[Start of section]

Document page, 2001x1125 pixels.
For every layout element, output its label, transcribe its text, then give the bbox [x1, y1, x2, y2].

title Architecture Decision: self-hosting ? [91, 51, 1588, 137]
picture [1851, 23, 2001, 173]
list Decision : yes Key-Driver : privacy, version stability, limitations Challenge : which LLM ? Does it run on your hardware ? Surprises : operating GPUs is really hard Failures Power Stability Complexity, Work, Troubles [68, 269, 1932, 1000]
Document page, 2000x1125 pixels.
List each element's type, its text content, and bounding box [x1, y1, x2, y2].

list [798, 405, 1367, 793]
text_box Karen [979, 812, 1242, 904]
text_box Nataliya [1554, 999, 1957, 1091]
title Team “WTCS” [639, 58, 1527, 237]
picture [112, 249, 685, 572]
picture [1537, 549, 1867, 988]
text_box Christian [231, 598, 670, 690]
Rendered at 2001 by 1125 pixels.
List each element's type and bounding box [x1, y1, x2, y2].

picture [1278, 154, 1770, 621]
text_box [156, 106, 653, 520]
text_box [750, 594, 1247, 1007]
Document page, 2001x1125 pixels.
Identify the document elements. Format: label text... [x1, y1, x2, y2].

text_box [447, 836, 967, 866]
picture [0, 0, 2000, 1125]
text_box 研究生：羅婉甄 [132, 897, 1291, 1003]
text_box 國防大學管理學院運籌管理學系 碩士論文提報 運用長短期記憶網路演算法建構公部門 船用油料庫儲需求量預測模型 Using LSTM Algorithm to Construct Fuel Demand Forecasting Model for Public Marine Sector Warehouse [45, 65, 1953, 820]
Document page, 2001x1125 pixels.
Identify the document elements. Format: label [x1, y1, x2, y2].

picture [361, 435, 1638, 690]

[End of section]

All lines from the one with "List each element's type, its" to the end of the entries above are to be written out exactly, the first and last included.

_Task solution_
List each element's type, its text content, and bounding box [x1, y1, x2, y2].

list [798, 405, 1367, 793]
text_box Karen [979, 812, 1242, 904]
text_box Nataliya [1554, 999, 1957, 1091]
title Team “WTCS” [639, 58, 1527, 237]
picture [112, 249, 685, 572]
picture [1537, 549, 1867, 988]
text_box Christian [231, 598, 670, 690]
Rendered at 2001 by 1125 pixels.
List each element's type and bounding box [x1, y1, x2, y2].

picture [1278, 154, 1770, 621]
text_box [156, 106, 653, 520]
text_box [750, 594, 1247, 1007]
Document page, 2001x1125 pixels.
Identify the document elements. Format: label text... [x1, y1, x2, y2].

text_box [447, 836, 967, 866]
picture [0, 0, 2000, 1125]
text_box 研究生：羅婉甄 [132, 897, 1291, 1003]
text_box 國防大學管理學院運籌管理學系 碩士論文提報 運用長短期記憶網路演算法建構公部門 船用油料庫儲需求量預測模型 Using LSTM Algorithm to Construct Fuel Demand Forecasting Model for Public Marine Sector Warehouse [45, 65, 1953, 820]
Document page, 2001x1125 pixels.
Identify the document elements. Format: label [x1, y1, x2, y2].

picture [361, 435, 1638, 690]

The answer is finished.